William Jonas

Personal information
- Full name: William Jonas
- Date of birth: September 1890
- Place of birth: Cambois, England
- Date of death: 27 July 1916 (aged 25)
- Place of death: Delville Wood, Longueval, France
- Height: 5 ft 8 in (1.73 m)
- Position(s): Half back, forward

Senior career*
- Years: Team / Apps / (Gls)
- 0000–1910: Jarrow Croft
- 1910–1912: Havanna Rovers /  / (68)
- 1912–1915: Clapton Orient / 70 / (21)

= William Jonas =

English footballer (1890–1916)

William Jonas (September 1890 – 27 July 1916), usually known as Billy or Willie, was an English footballer who played in the Football League for Clapton Orient.

== Career ==
Starting his career with Jarrow Croft, Jonas scored twice in a Gateshead Charity Cup Final and turned down an offer from Barnsley before moving to Havanna Rovers in 1910. Jonas was known for his quickness and passing ability on the pitch.
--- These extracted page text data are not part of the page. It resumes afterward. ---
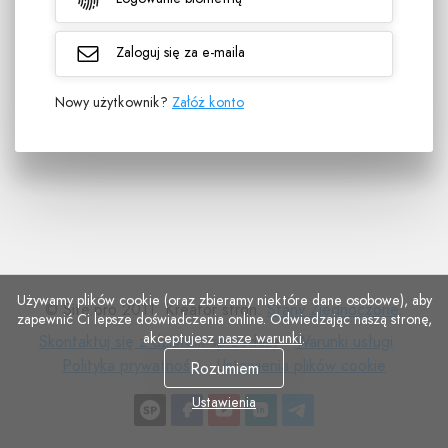
Zaloguj się za e-maila
Nowy użytkownik?
Załóż konto
Używamy plików cookie (oraz zbieramy niektóre dane osobowe), aby
© Site.pro 2011. Kreator stron.
Stany Zjednoczone
.
zapewnić Ci lepsze doświadczenia online. Odwiedzając naszą stronę,
akceptujesz
nasze warunki
.
Skontaktuj
Warunki
Polity
Skontaktuj się z działem sprzedaży
Warunki usługi
się
Ustawienia
usługi
prywa
Polityka prywatności
Ustawienia plików cookie
Rozumiem
z
plików
Ustawienia
działem
cookie
sprzedaży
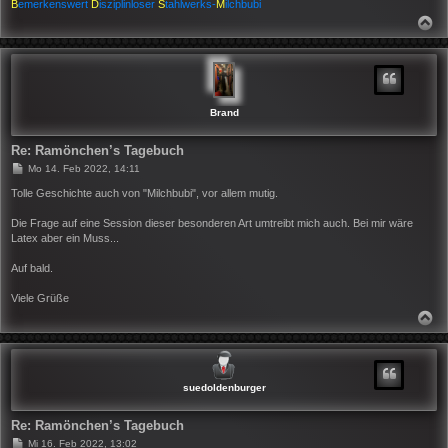
B
emerkenswert
D
isziplinloser
S
tahlwerks-
M
ilchbubi
N
A
C
H
O
B
E
N
Brand
Re: Ramönchen’s Tagebuch
B
Mo 14. Feb 2022, 14:11
e
i
Tolle Geschichte auch von "Milchbubi", vor allem mutig.
t
r
Die Frage auf eine Session dieser besonderen Art umtreibt mich auch. Bei mir wäre
a
Latex aber ein Muss...
g
Auf bald.
Viele Grüße
N
A
C
H
O
B
suedoldenburger
E
N
Re: Ramönchen’s Tagebuch
B
Mi 16. Feb 2022, 13:02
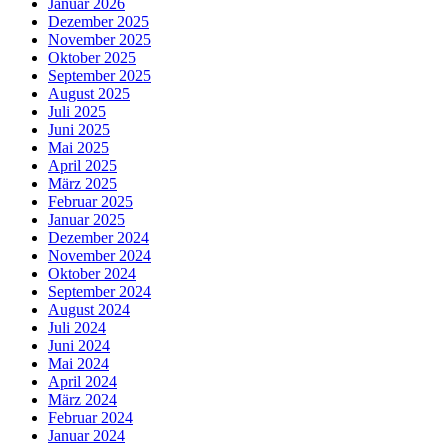
Januar 2026
Dezember 2025
November 2025
Oktober 2025
September 2025
August 2025
Juli 2025
Juni 2025
Mai 2025
April 2025
März 2025
Februar 2025
Januar 2025
Dezember 2024
November 2024
Oktober 2024
September 2024
August 2024
Juli 2024
Juni 2024
Mai 2024
April 2024
März 2024
Februar 2024
Januar 2024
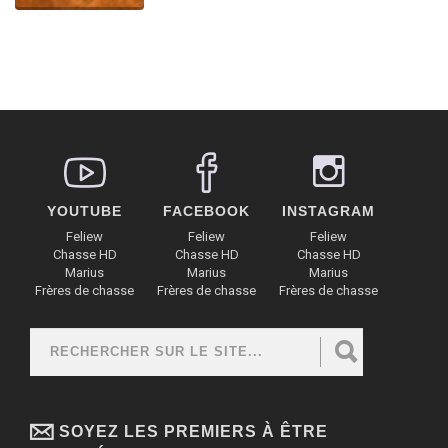
YOUTUBE
FACEBOOK
INSTAGRAM
Feliew
Feliew
Feliew
Chasse HD
Chasse HD
Chasse HD
Marius
Marius
Marius
Frères de chasse
Frères de chasse
Frères de chasse
Rechercher
FORMULAIRE DE RECHERCHE
SOYEZ LES PREMIERS À ÊTRE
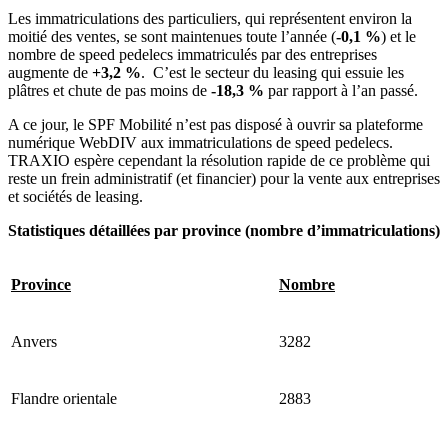
Les immatriculations des particuliers, qui représentent environ la
moitié des ventes, se sont maintenues toute l’année (
-0,1 %
) et le
nombre de speed pedelecs immatriculés par des entreprises
augmente de
+3,2 %
. C’est le secteur du leasing qui essuie les
plâtres et chute de pas moins de
-18,3 %
par rapport à l’an passé.
A ce jour, le SPF Mobilité n’est pas disposé à ouvrir sa plateforme
numérique WebDIV aux immatriculations de speed pedelecs.
TRAXIO espère cependant la résolution rapide de ce problème qui
reste un frein administratif (et financier) pour la vente aux entreprises
et sociétés de leasing.
Statistiques détaillées par province (nombre d’immatriculations)
Province
Nombre
Anvers
3282
Flandre orientale
2883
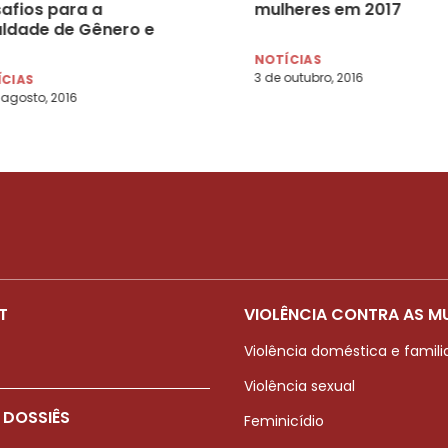
safios para a
mulheres em 2017
aldade de Gênero e
a nas Eleições
NOTÍCIAS
cipais de 2016’ na
3 de outubro, 2016
ÍCIAS
ia
 agosto, 2016
T
VIOLÊNCIA CONTRA AS M
Violência doméstica e famili
Violência sexual
 DOSSIÊS
Feminicídio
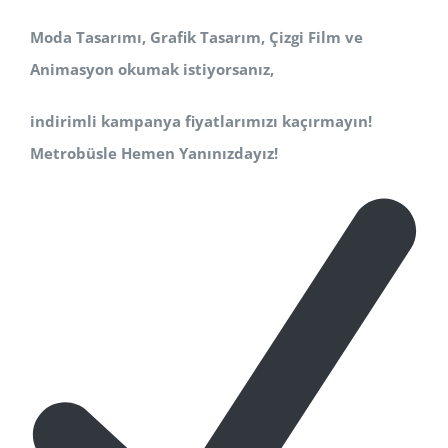
Moda Tasarımı, Grafik Tasarım, Çizgi Film ve
Animasyon okumak istiyorsanız,
indirimli kampanya fiyatlarımızı kaçırmayın!
Metrobüsle Hemen Yanınızdayız!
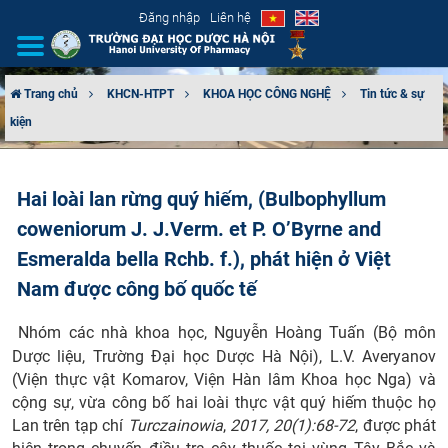
Đăng nhập
Liên hệ
Trang chủ
KHCN-HTPT
KHOA HỌC CÔNG NGHỆ
Tin tức & sự
kiện
GIỚI THIỆU
CƠ CẤU TỔ CHỨC
Hai loài lan rừng quý hiếm, (Bulbophyllum
coweniorum J. J.Verm. et P. O’Byrne and
TUYỂN SINH
Esmeralda bella Rchb. f.), phát hiện ở Việt
ĐÀO TẠO
Nam được công bố quốc tế
ĐẢM BẢO CHẤT LƯỢNG
Nhóm các nhà khoa học, Nguyễn Hoàng Tuấn (Bộ môn
​
Dược liệu, Trường Đại học Dược Hà Nội), L.V. Averyanov
KHOA HỌC CÔNG NGHỆ
(Viện thực vật Komarov, Viện Hàn lâm Khoa học Nga) và
cộng sự, vừa công bố hai loài thực vật quý hiếm thuộc họ
HTQT
Lan trên tạp chí
Turczainowia
,
2017, 20(1):68-72
, được phát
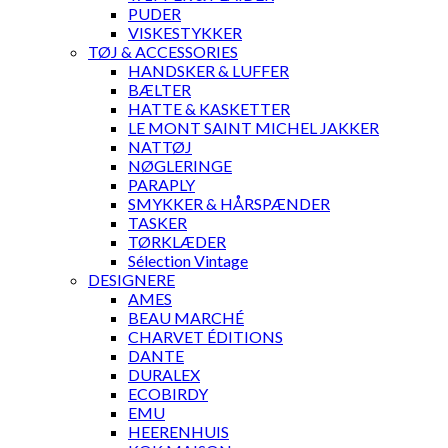
PUDER
VISKESTYKKER
TØJ & ACCESSORIES
HANDSKER & LUFFER
BÆLTER
HATTE & KASKETTER
LE MONT SAINT MICHEL JAKKER
NATTØJ
NØGLERINGE
PARAPLY
SMYKKER & HÅRSPÆNDER
TASKER
TØRKLÆDER
Sélection Vintage
DESIGNERE
AMES
BEAU MARCHÉ
CHARVET ÉDITIONS
DANTE
DURALEX
ECOBIRDY
EMU
HEERENHUIS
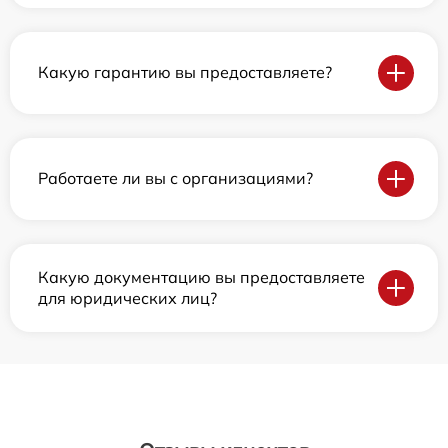
Какую гарантию вы предоставляете?
Работаете ли вы с организациями?
Какую документацию вы предоставляете
для юридических лиц?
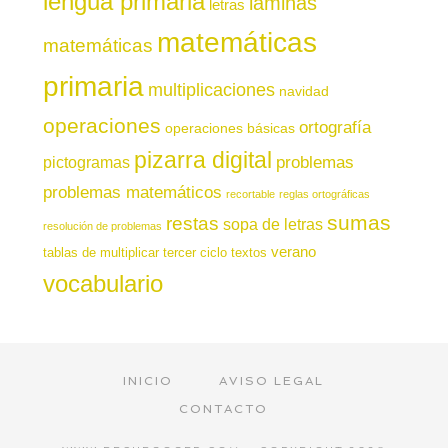
lengua primaria
láminas
letras
matemáticas
matemáticas
primaria
multiplicaciones
navidad
operaciones
ortografía
operaciones básicas
pizarra digital
pictogramas
problemas
problemas matemáticos
recortable
reglas ortográficas
sumas
restas
sopa de letras
resolución de problemas
verano
tablas de multiplicar
tercer ciclo
textos
vocabulario
INICIO
AVISO LEGAL
CONTACTO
He once filled in at goal for an injured Jimmy Hugall in a match versus Nottingham Forest. He scored 68 goals in his two seasons with Havanna, and moved to Clapton Orient in June 1912 on advice from his friend and fellow Orient player Richard McFadden.
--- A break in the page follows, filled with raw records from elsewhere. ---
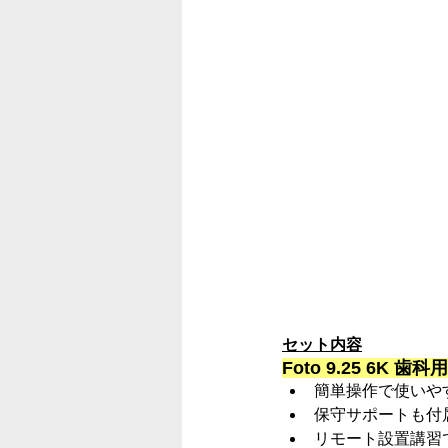
セット内容
Foto 9.25 6K
簡単操作で使いや
保守サポートも付
リモート設置講習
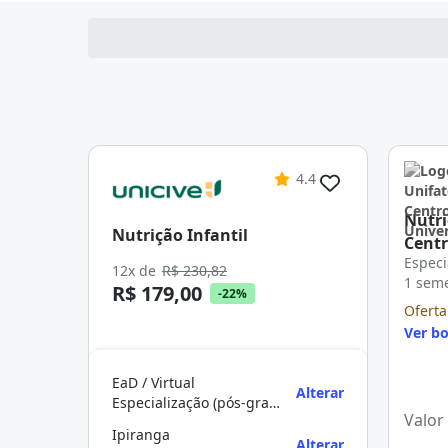
4.4
Nutri
Nutrição Infantil
Centr
Especi
12x de
R$ 230,82
1 sem
R$ 179,00
-22%
Oferta
Ver bo
EaD / Virtual
Alterar
Especialização (pós-graduação)
Valor
Ipiranga
Alterar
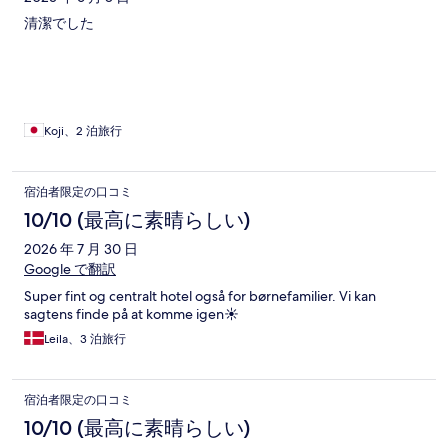
清潔でした
Koji、2 泊旅行
宿泊者限定の口コミ
10/10 (最高に素晴らしい)
2026 年 7 月 30 日
Google で翻訳
Super fint og centralt hotel også for børnefamilier. Vi kan
sagtens finde på at komme igen☀️
Leila、3 泊旅行
宿泊者限定の口コミ
10/10 (最高に素晴らしい)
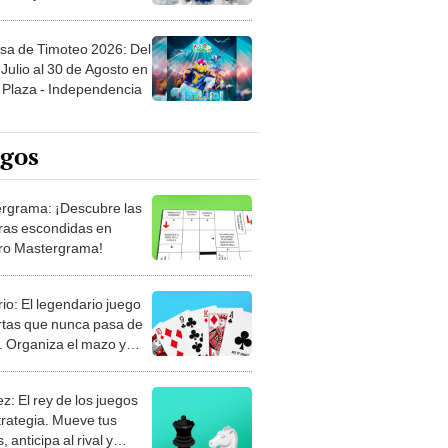
sa de Timoteo 2026: Del
Julio al 30 de Agosto en
Plaza - Independencia
egos
rgrama: ¡Descubre las
ras escondidas en
ro Mastergrama!
rio: El legendario juego
rtas que nunca pasa de
 Organiza el mazo y
stra tu habilidad.
z: El rey de los juegos
trategia. Mueve tus
, anticipa al rival y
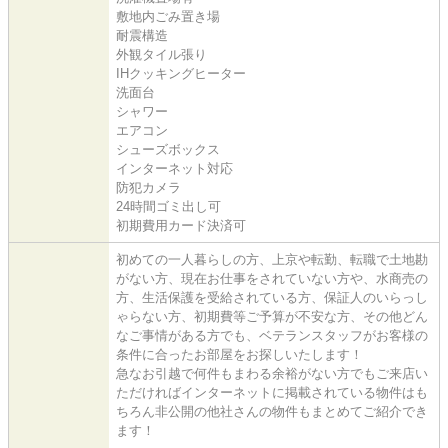
敷地内ごみ置き場
耐震構造
外観タイル張り
IHクッキングヒーター
洗面台
シャワー
エアコン
シューズボックス
インターネット対応
防犯カメラ
24時間ゴミ出し可
初期費用カード決済可
初めての一人暮らしの方、上京や転勤、転職で土地勘
がない方、現在お仕事をされていない方や、水商売の
方、生活保護を受給されている方、保証人のいらっし
ゃらない方、初期費等ご予算が不安な方、その他どん
なご事情がある方でも、ベテランスタッフがお客様の
条件に合ったお部屋をお探しいたします！
急なお引越で何件もまわる余裕がない方でもご来店い
ただければインターネットに掲載されている物件はも
ちろん非公開の他社さんの物件もまとめてご紹介でき
ます！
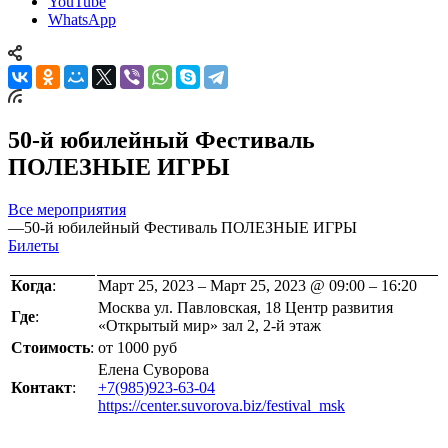
YouTube
WhatsApp
50-й юбилейный Фестиваль
ПОЛЕЗНЫЕ ИГРЫ
Все мероприятия
—
50-й юбилейный Фестиваль ПОЛЕЗНЫЕ ИГРЫ
Билеты
Когда
:
Март 25, 2023 – Март 25, 2023 @ 09:00 – 16:20
Москва ул. Павловская, 18 Центр развития
Где
:
«Открытый мир» зал 2, 2-й этаж
Стоимость
:
от 1000 руб
Елена Суворова
Контакт
:
+7(985)923-63-04
https://center.suvorova.biz/festival_msk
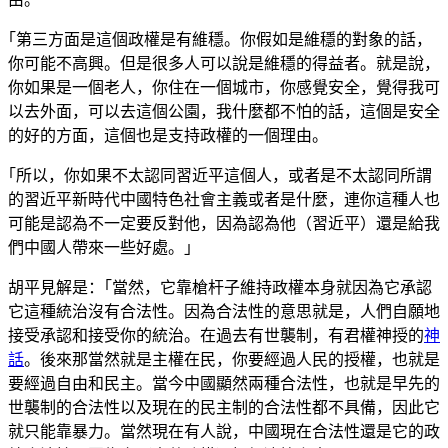
｢第三方面是這個政權是有維穩。你假如是維穩的對象的話，
你可能不高興。但是很多人可以說是維穩的得益者。就是說，
你如果是一個老人，你住在一個城市，你感覺安全，覺得我可
以去外面，可以去這個公園，我什麼都不怕的話，這個是安全
的好的方面，這個也是支持政權的一個理由。
｢所以，你如果不太認同習近平這個人，或者是不太認同所謂
的習近平新時代中國特色社會主義或者是什麼，連你這種人也
可能是認為不一定要反對他，因為認為他（習近平）還是給我
們中國人帶來一些好處。｣
胡平見解是：｢當然，它靠槍杆子維持政權本身就因為它承認
它這種統治沒有合法性。因為合法性的意思就是，人們自願地
接受承認和接受你的統治。在過去有世襲制，有君權神授的
神
話
。後來那當然就是主權在民，你要經過人民的授權，也就是
要經過自由和民主。當今中國顯然兩種合法性，也就是早先的
世襲制的合法性以及現在的民主制的合法性都不具備，因此它
就只能靠暴力。當然現在有人說，中國現在合法性還是它的政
At Orient, Jonas could play in almost any position, even making several appearances in goal. He was sent off during a match at Millwall in January 1915 for fighting with the home goalkeeper Joseph Orme, an incident which started a riot among the 16,900 crowd that had to be quelled by police on horseback.

Jonas was very popular with the female supporters at Clapton Orient – so much so that he was getting a bags of fan mail from the ladies by the week. Things got so bad that he had to put an official request in the Orient programme for the letters to cease as he was "very happily married to his dear wife Mary Jane".

== Personal life ==
Prior to moving to London in 1912, Jonas worked at Cambois Colliery. At the outbreak of World War I professional football was suspended and Jonas joined the 17th Middlesex Regiment, the "Footballers' Battalion". During the Battle of the Somme, Jonas became trapped in a trench with his Orient teammate McFadden while fighting at Delville Wood. Under heavy fire, he said goodbye to McFadden, jumped out of the trench and was killed instantly. Having no known grave at the war's end, he was commemorated on the Commonwealth Thiepval Memorial.